Yishay Garbasz, Har Homa 1, c-print 125 cm x 165 cm, 2004, from Severed Connections: Do what I say or they’ll kill you, 2015

Yishay Garbasz, Har Homa 1, c-print 125 cm x 165 cm, 2004, from Severed Connections: Do what I say or they’ll kill you, 2015

In 2019 the scholar Achille Mbembe published the book Necropolitics, [1] a radical extension of the Foucauldian principle of ‘biopower’:[2] political force applied to the regulation and control of human populations. Mbembe’s theory develops this notion to suggest that political power in fact facilitates the preservation of the nation-state by way of exterminating its enemies, a repercussion of growing racist, nationalist and fascist tendencies worldwide, and a sinister feature of what he terms the ‘nocturnal body’ of democracy. [3]  Although the visual artist Yishay Garbasz insists that she does not knowingly apply political philosophy to her practice, elements of these theories echo loudly in her work, which deals in large part with barriers to human rights, as well as the inheritance of trauma and traumatic memory, and the complexities of identity.
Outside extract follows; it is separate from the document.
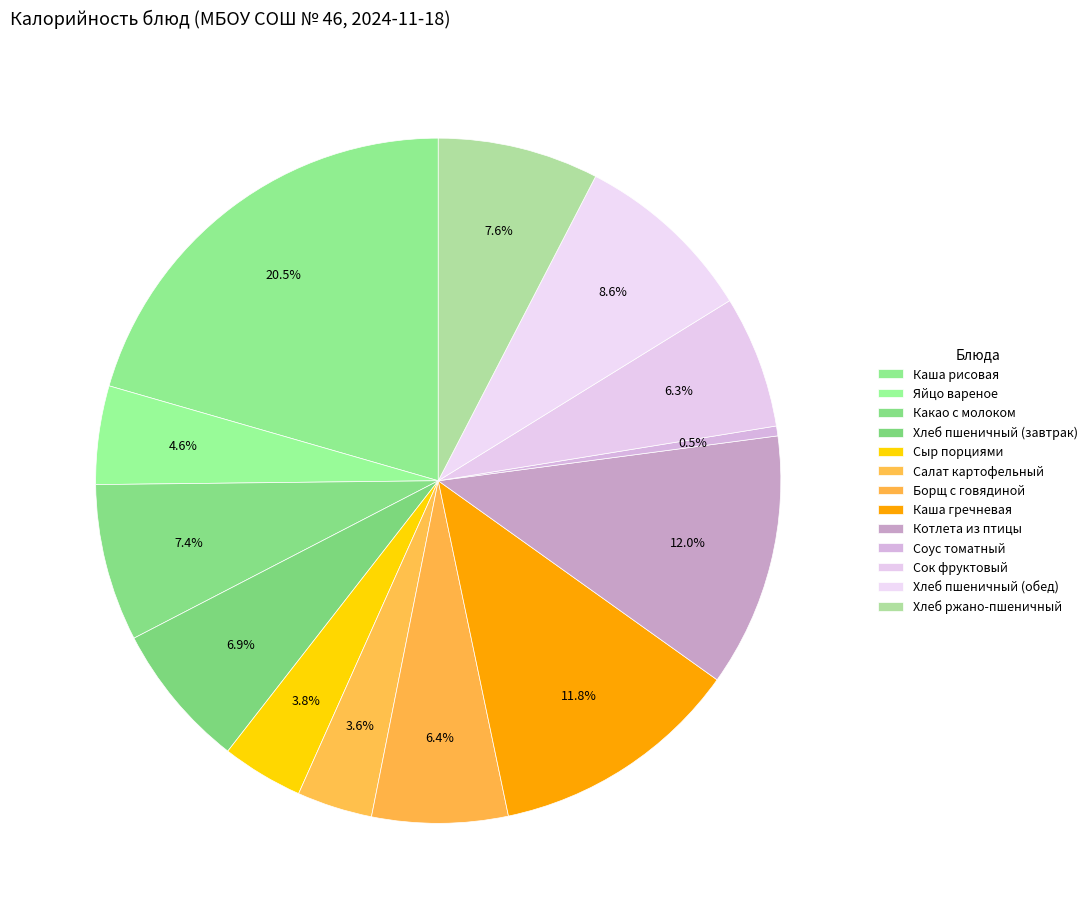

How many segments does this pie chart have?

13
Garbasz maintains a certain physical proximity to the artwork she produces. In some cases, she positions her own body at the centre of her artistic inquiry, as in works like Becoming (2010) and Eat Me Damien (2011) – the latter of which displays the artist’s severed testicles suspended in a tank of formaldehyde, a wry take on Damien Hirst’s shark tank experimentations – both of which attend to Garbasz’s own changing body during and after her gender affirmation surgery. In others, she uses her body as a vessel with which to ‘bear witness’, as she says, to subjects outside of herself, looking towards places where injustice systemically festers: sites of disaster, border zones, industries which exclude trans women – notably, the art industry, something which Garbasz is resolutely vocal about. In particular, Garbasz maintains an incisive focus on the notion of ‘othering’, investigating in recent work the function of the state in producing and reinforcing xenophobic conceptions of the other in order to advance nationalist agendas. She contends that a fear of the other manifests most visibly at borders, which effectively delegitimise certain kinds of bodies, thereby laying the groundwork for systems of violence and oppression.